> [PROBLEM DETAILS]:
Find each line below where the word "small" occurs, and copy it.

....

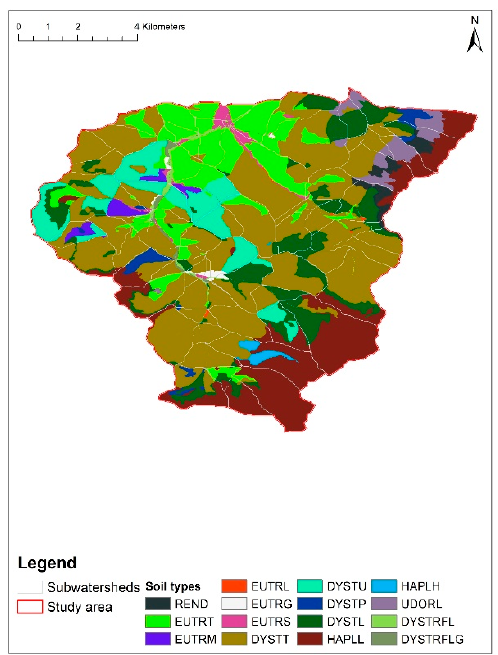
Figure 3. Soil types (REND—Rendoll; EUTRT—Eutric cambisols typic; EUTRM—Eutric cambisols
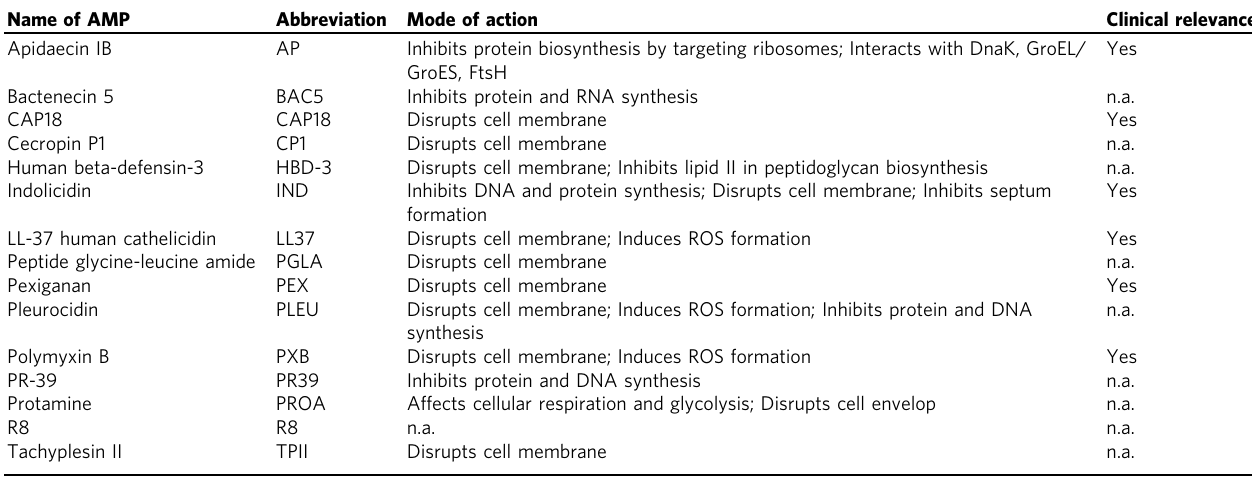
Table 1 List and characteristics of AMPs used in this study. Their abbreviation, described mode of action, and clinical relevance (for details see Supplementary Data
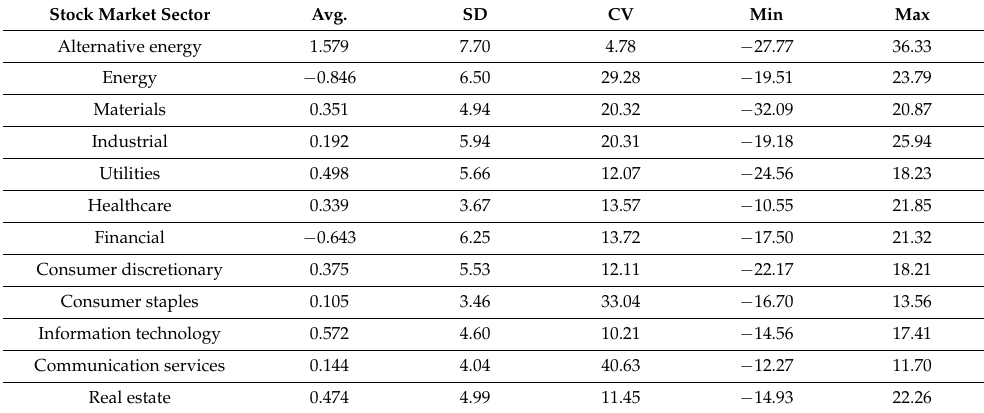
Table 3. Descriptive statistics for average weekly rates of return of alternative energy and main stock market sectors: based on the performance of the top five companies in January–September 2020. Stock Market Sector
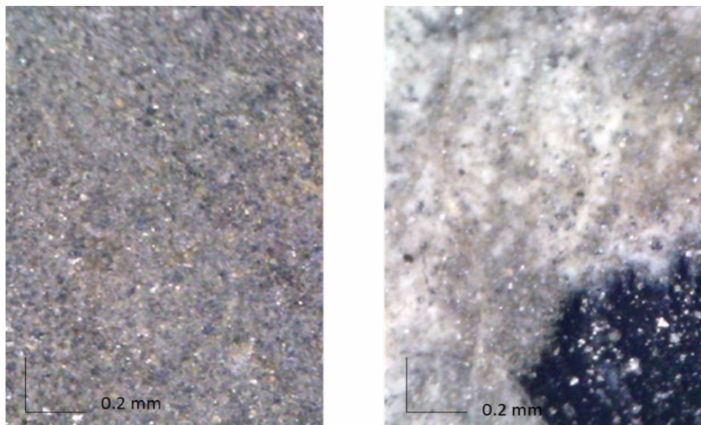
Figure 3. ( left ) OM (200 × ) of the front of the painting: small metallic grains and blue pigment grain are visible; ( right ) OM (200 × ) of the restored area on the front of the painting: the different aspect of the silver area is evident, together with the green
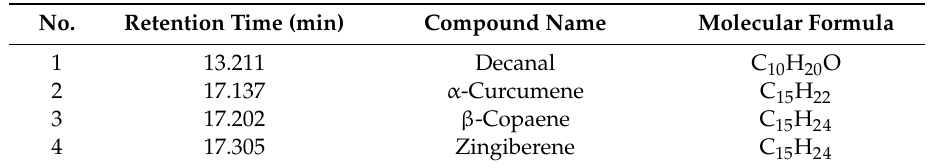
Table 1. Qualitative analysis of Angelica sinensis and Zingiber o ffi cinale Roscoe’s supercritical fluid extract (AZ-SFE) based on GC / MS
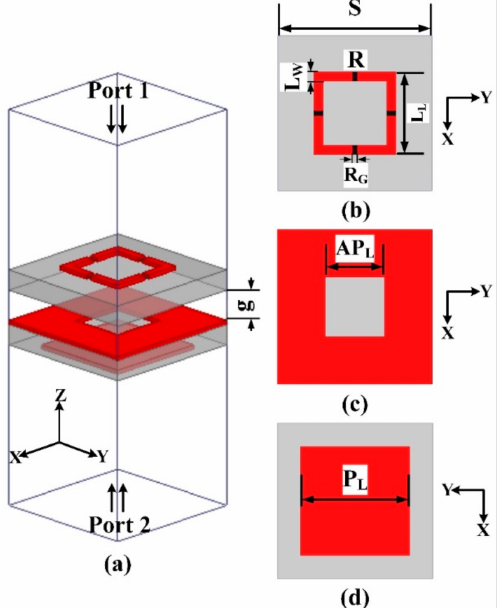
Figure 1. Unit cell structure. ( a ) Perspective view. ( b ) Top side. ( c ) Middle layer. ( d ) Bottom side. (g = 3.2 mm, S = 15 mm, L W = 0.9 mm, L L = 8 mm, R G = 0.5 mm, R = 100 Ω , AP L = variable, P L = 10.5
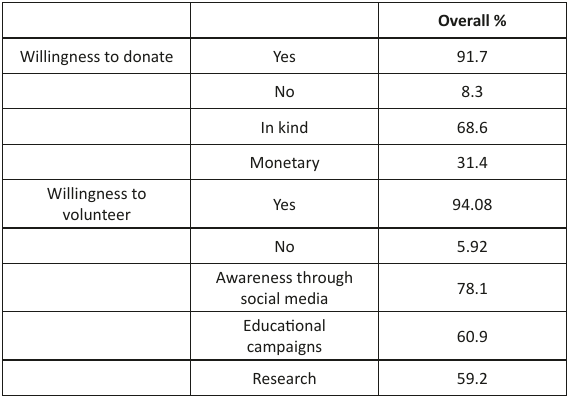
Table 4. Respondents’ answers to participate in conservation activities (N=169).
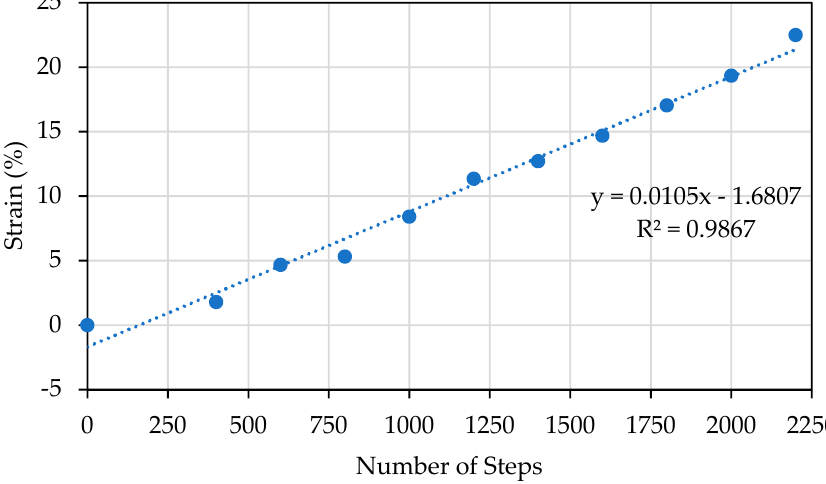
Figure 8. The relation between the number of steps and strain applied to the PDMS.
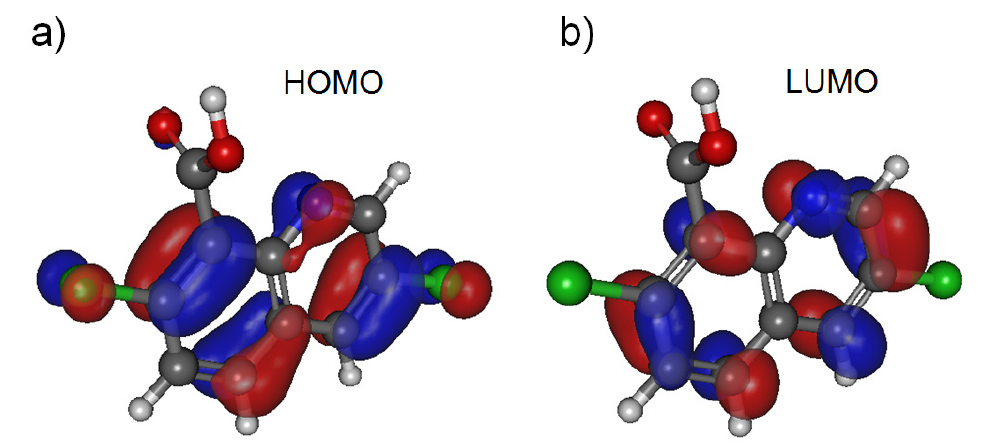
Figure 4: a) HOMO and b) LUMO maps of space distributions of quinclorac at the MP2/6-311++G(2d,2p)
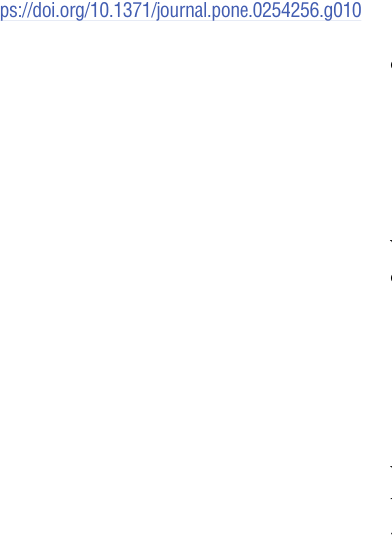
where V [ θ ] is the n th sample in the sequential samples of the wind velocity output following S n the rotation angle θ , and D [ θ ] is the wind velocity increment, i.e., the difference between two S n adjacent samples in the sequential samples V [ θ ]. Further, T [ θ ] performs a differential S n S n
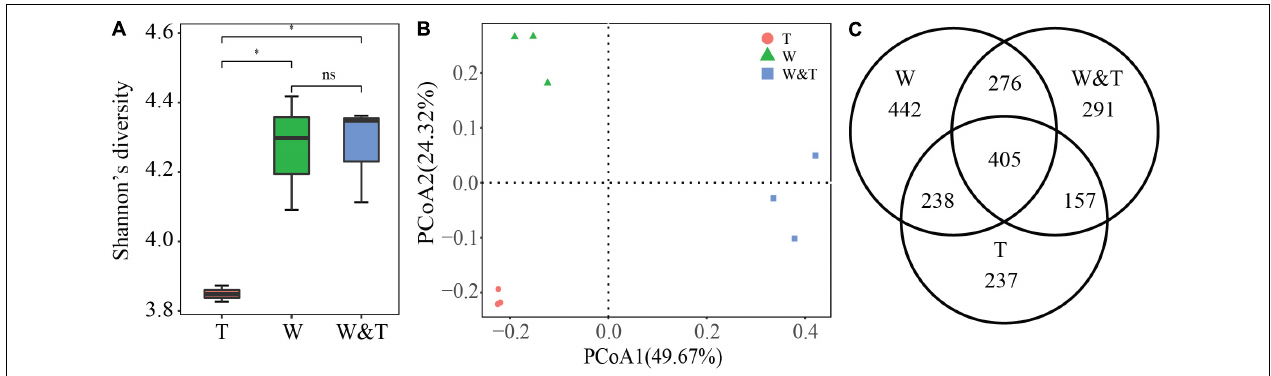
FIGURE 5 | Fungal community α -diversity and β -diversity. (A) Shannon’s diversity for fungal communities in monoculture tea forest (T), monoculture walnut forest (W), and intercropping forest (W&T). A box indicates the interquartile range; a black line indicates the median value. A lowercase letter on each box represents a least significant difference (LSD, p < 0.05) between the T, W, and W&T. Asterisks indicates significant differences ( ∗ p < 0.05). (B) Principal coordinate analysis (PCoA) plots based on the Bray–Curtis distance demonstrating the separation between soil fungal communities of three forest types. (C) The Venn diagram shows the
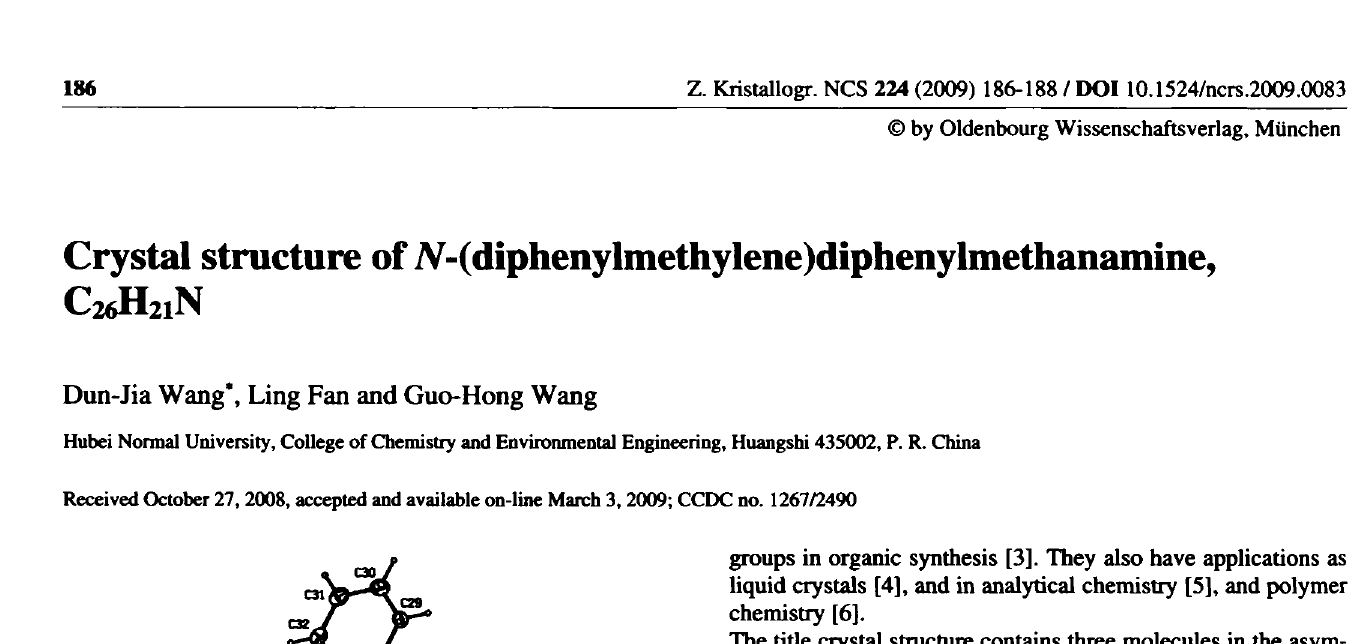
Table 2. Atomic coordinates and displacement parameters (in À 2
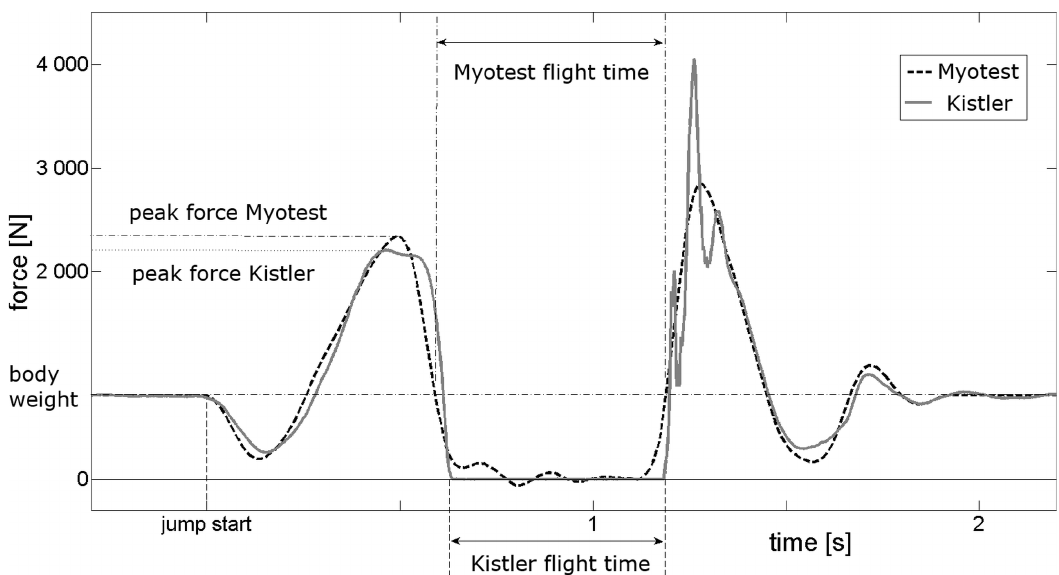
Figure 2. Example of the force-time curve during a counter-movement jump measured using the Myotest accelerometer and Kistler force plate. Graphic shows the flight time of the force plate mea- surement, registered when the force fell below 10 N; and flight time of the accelerometer measure- ment, registered when the force was below the subject’s bodyweight in Newtons. Although these data were collected at the same time, the temporal synchronization was performed after analysis, only to create this figure to depict the different force curves from each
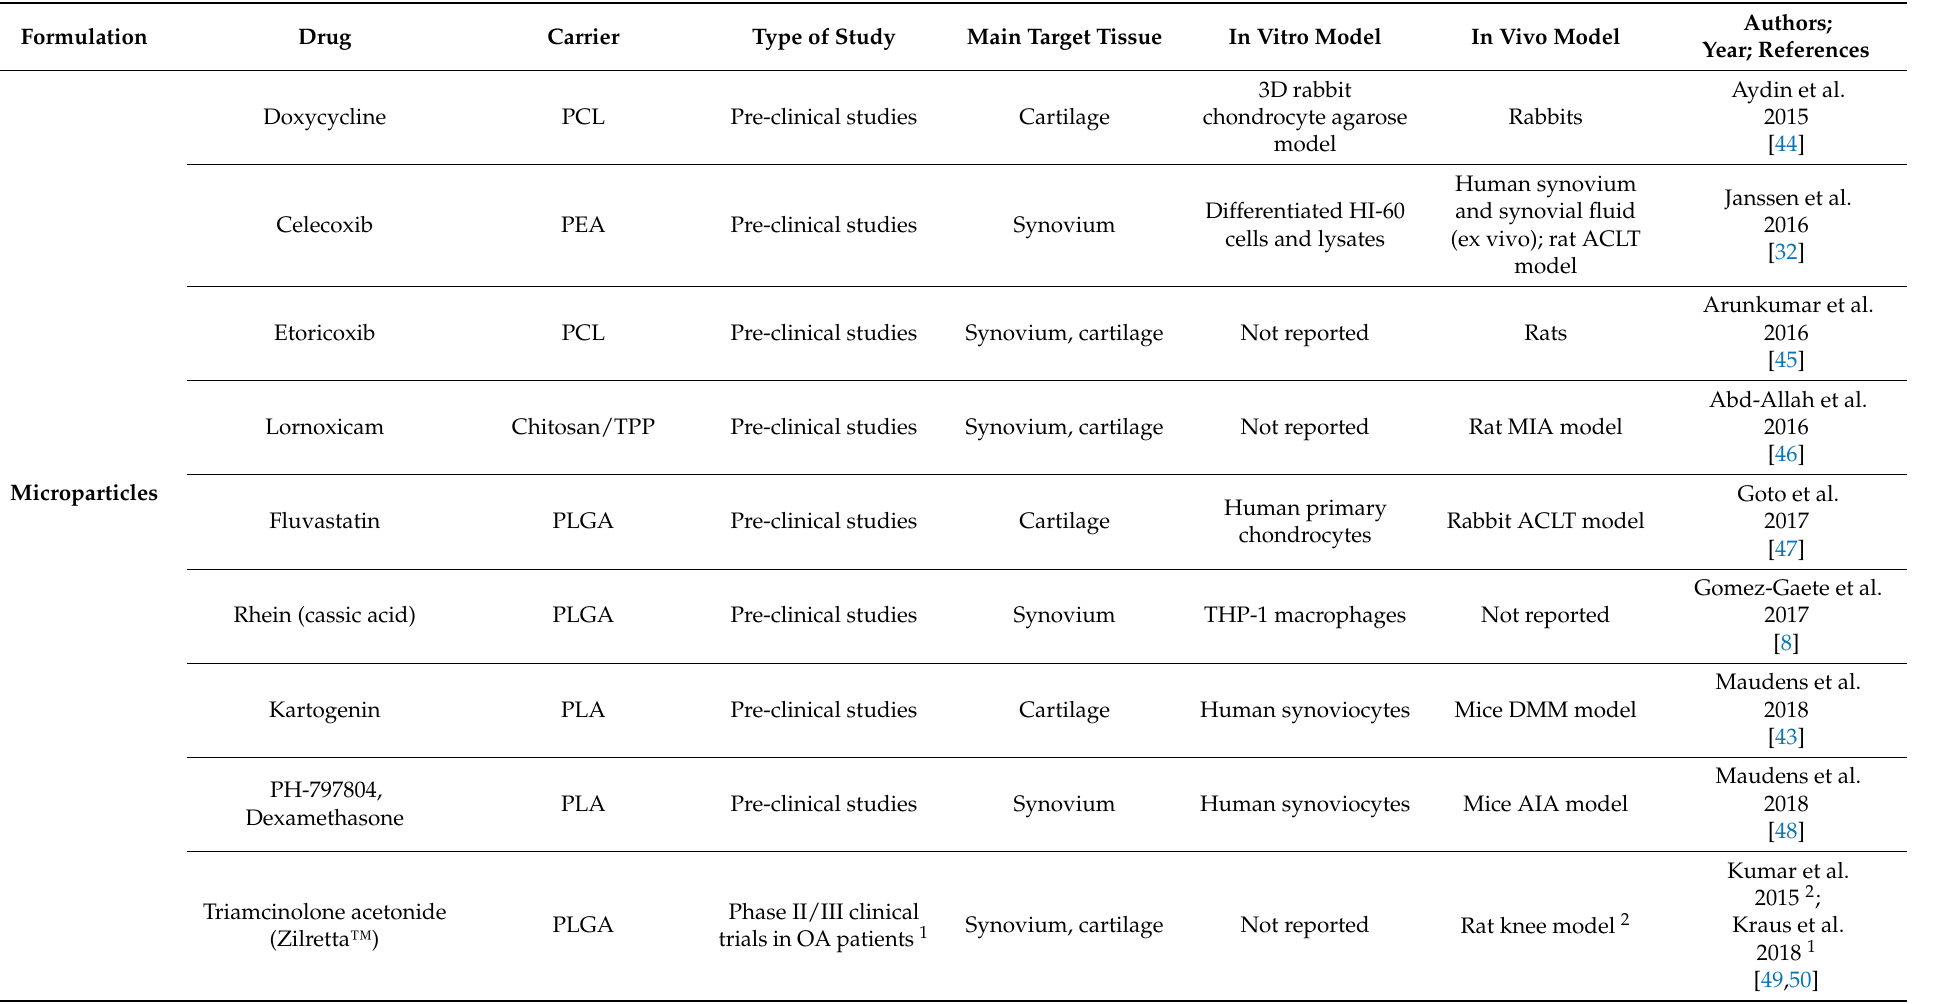
Table 1. Intra-articular small molecule drug delivery systems for OA treatment, developed in the past 5 years (Acronyms defined at the bottom of the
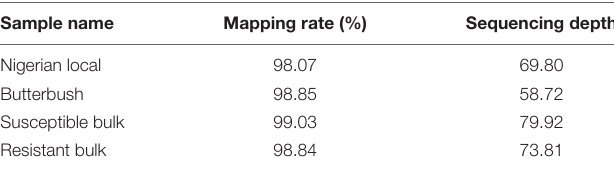
TABLE 1 | Whole genome re-sequencing statistics for resistant and susceptible parents and the corresponding bulks used in the study.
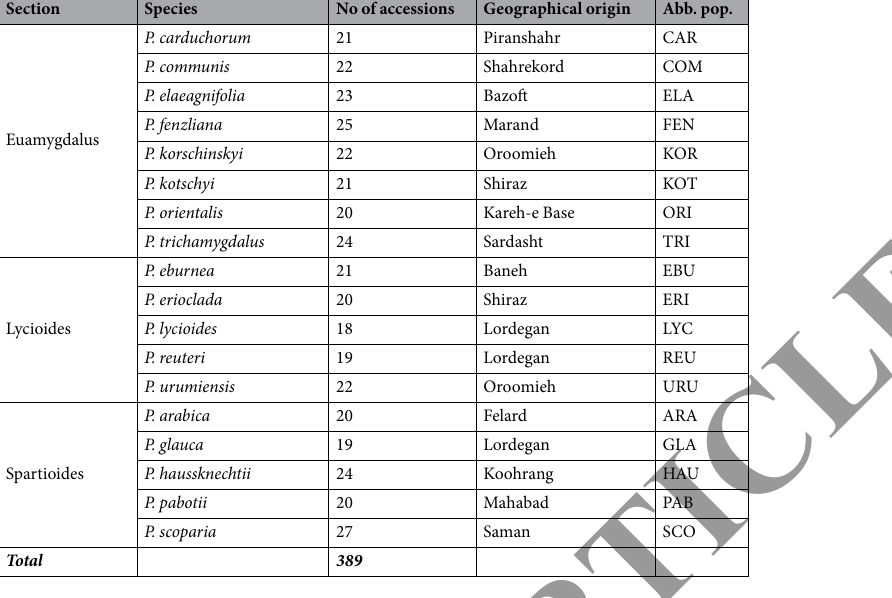
Table 1. Wild almond species populations used in this study, and their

....

> [SOLUTION FOR THIS PROBLEM]:
Figure 3. ( left ) OM (200 × ) of the front of the painting: small metallic grains and blue pigment grain are visible; ( right ) OM (200 × ) of the restored area on the front of the painting: the different aspect of the silver area is evident, together with the green
Table 1. Intra-articular small molecule drug delivery systems for OA treatment, developed in the past 5 years (Acronyms defined at the bottom of the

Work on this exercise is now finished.